We have now a collection with our files. We can now either upload a tabular file containing the element identifiers and the tags we want to apply, or we can extract the element identifiers and extract the tags using a Regular Expression. We will do the latter.

hands_on Hands-on: Set group tags using the “Tag elements from file” tool

  1. Extract element identifiers tool
    • param-collection “Dataset collection”: created collection
  2. Replace Text in entire line tool
    • param-file “File to process”: output of Extract element identifiers tool
    • In “Replacement”:
      • In “1: Replacement”
        • “Find pattern”: (.*)_(.*)_(.*).counts
        • “Replace with”: \1_\2_\3.counts\tgroup:\2\tgroup:\3

    This step add an additional columns that can be used with the Tag elements from file tool

  3. Change the datatype to tabular

    tip Tip: Changing the datatype

    • Click on the galaxy-pencil pencil icon for the dataset to edit its attributes
    • In the central panel, click on the galaxy-chart-select-data Datatypes tab on the top
    • Select tabular
    • Click the Change datatype button
  4. Tag elements from file tool
    • param-collection “Input Collection”: created collection
    • param-collection “Tag collection elements according to this file”: output of Replace Text tool

You should now have a properly tagged collection of tabular files that can be used in DESeq2.

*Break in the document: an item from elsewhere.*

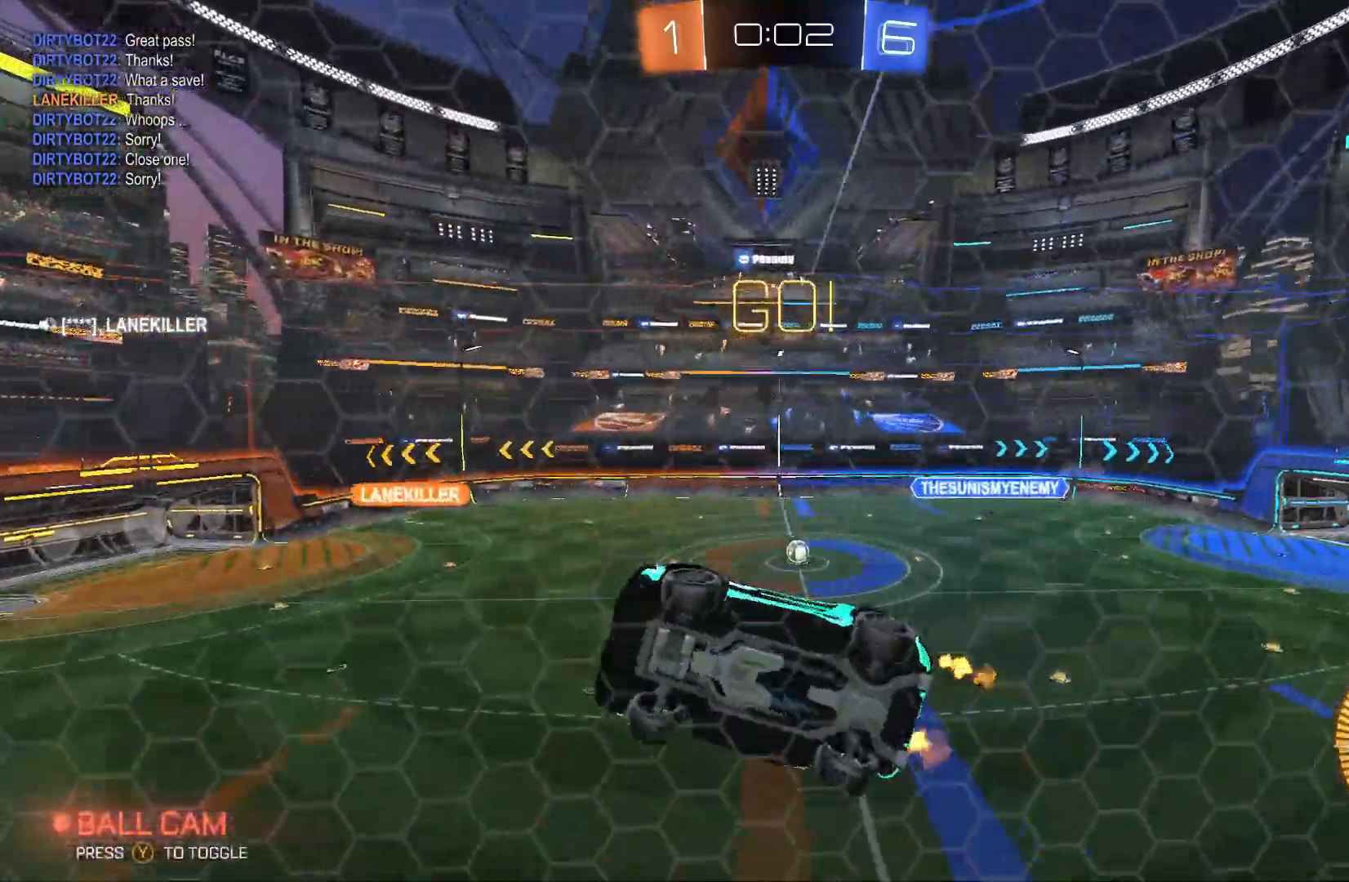
{"buttons": ["R2"], "left_stick": "right", "events": []}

Using group tags in tool, e.g. DESeq2

DESeq2 has two modes for specifying factors. One can either select datasets corresponding to factors, or use group tags to specify factors. We will use the grop tags present in our collection to specify factors.

The tool interface will prompt you with the group tags that are available for your inputs:

Group tags in the tool UI

hands_on Hands-on: Running DESeq2 with group tags

  1. DESeq2 tool with the following parameters:
    • “how”: Select group tags corresponding to levels
      • param-collection “Count file(s) collection”: Generated collection
      • In “Factor”:
        • In “1: Factor”
          • “Specify a factor name”: Treatment
          • In “Factor level”:
            • In “1: Factor level”:
              • “Specify a factor level”: treat
              • “Select groups that correspond to this factor level”: Tags: treat
            • In “2: Factor level”:
              • “Specify a factor level”: untreat
              • “Select groups that correspond to this factor level”: Tags: untreat
        • param-repeat Click on “Insert Factor” (not on “Insert Factor level”)
        • In “2: Factor”
          • “Specify a factor name” to Sequencing
          • In “Factor level”:
            • In “1: Factor level”:
              • “Specify a factor level”: paired
              • “Select groups that correspond to this factor level”: Tags: paired
            • In “2: Factor level”:
              • “Specify a factor level”: single
              • “Select groups that correspond to this factor level”: Tags: single
    • “Files have header?”: No
    • “Output normalized counts table”: Yes

Conclusion

We can select a subset of Collections using the special group tag.

keypoints Key points

  • Group tags allow complex analyses without reshaping or unhiding datasets in a collection

congratulations Congratulations on successfully completing this tutorial!